The problem I'm having is straightforward. The 3D advection equation is $\frac{\partial u}{\partial t} + \nabla \cdot{\vec{u}\vec{c}} =0$ for a constant $\vec{c}$ in this case. The solution to verify is $u =f(\vec{x} -\vec{c}t)$.
The time derivative is straightforward and gives $-\vec{c}\frac{\partial f}{\partial \psi}$ where $\psi =\vec{x} -\vec{c}t$.
My question is for the divergence term. Using the product rule for divergence and the fact that $\vec{c}$ is constant I only need to find the divergence of $f(\vec{x}-\vec{c}t)$.
Using index notation this is $\sum_j \frac{\partial f}{\partial \psi}\frac{\partial \psi}{\partial j}$ and the derivative of $\psi$ with respect $j=x,y,z$ is always 1 so the sum gives $3$. Is this correct?
Let us write $u = f (\vec \psi)$, where $\vec \psi = \vec x - t\, \vec c$ (note that $\vec\psi$ is a vector of $\Bbb R^3$, like $\vec x$).
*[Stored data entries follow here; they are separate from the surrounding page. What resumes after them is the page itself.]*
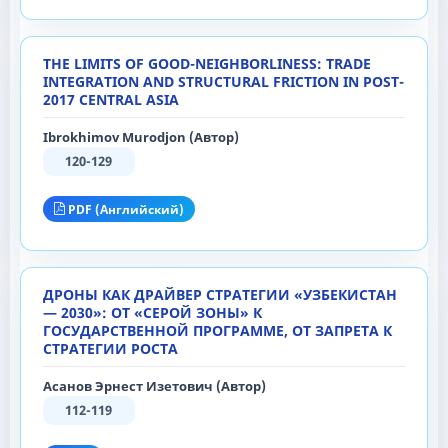
THE LIMITS OF GOOD-NEIGHBORLINESS: TRADE
INTEGRATION AND STRUCTURAL FRICTION IN POST-
2017 CENTRAL ASIA
Ibrokhimov Murodjon (Автор)
120-129
PDF (Английский)
ДРОНЫ КАК ДРАЙВЕР СТРАТЕГИИ «УЗБЕКИСТАН
— 2030»: OТ «СЕРОЙ ЗОНЫ» К
ГОСУДАРСТВЕННОЙ ПРОГРАММЕ, ОТ ЗАПРЕТА К
СТРАТЕГИИ РОСТА
Асанов Эрнест Изетович (Автор)
112-119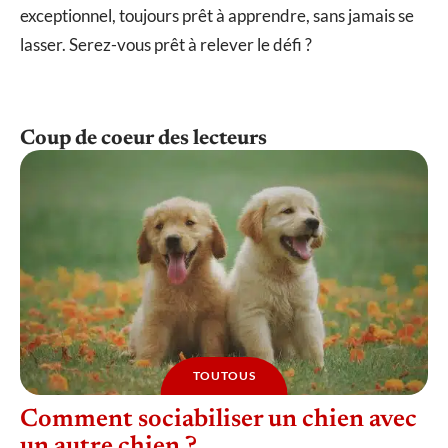
exceptionnel, toujours prêt à apprendre, sans jamais se
lasser. Serez-vous prêt à relever le défi ?
Coup de coeur des lecteurs
TOUTOUS
Comment sociabiliser un chien avec
un autre chien ?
Using the chain rule, we write \begin{aligned} \frac{\partial u}{\partial t} &= \frac{\partial \vec \psi}{\partial t}\cdot \frac{\partial f}{\partial \vec \psi} \\ &= -\vec c\cdot \frac{\partial f}{\partial \vec \psi} \, . \end{aligned} Now, using an identity on the divergence of vector-valued functions, we have \begin{aligned} \vec\nabla\cdot (u\vec c) &= u\, \vec\nabla\cdot\vec c + \vec\nabla u\cdot \vec c \\ &= \vec c\cdot \vec\nabla u \, .\\ \end{aligned} The chain rule gives \begin{aligned} \vec\nabla u &= \frac{\partial u}{\partial \vec x} \\ &= \frac{\partial \vec \psi}{\partial \vec x}\cdot \frac{\partial f}{\partial \vec \psi} \\ &= \frac{\partial f}{\partial \vec \psi} \, , \end{aligned} so that $\vec\nabla\cdot (u\vec c) = \vec c\cdot \frac{\partial f}{\partial \vec \psi}$. Finally, we have shown that $\frac{\partial u}{\partial t} + \vec\nabla\cdot (u\vec c) = 0$.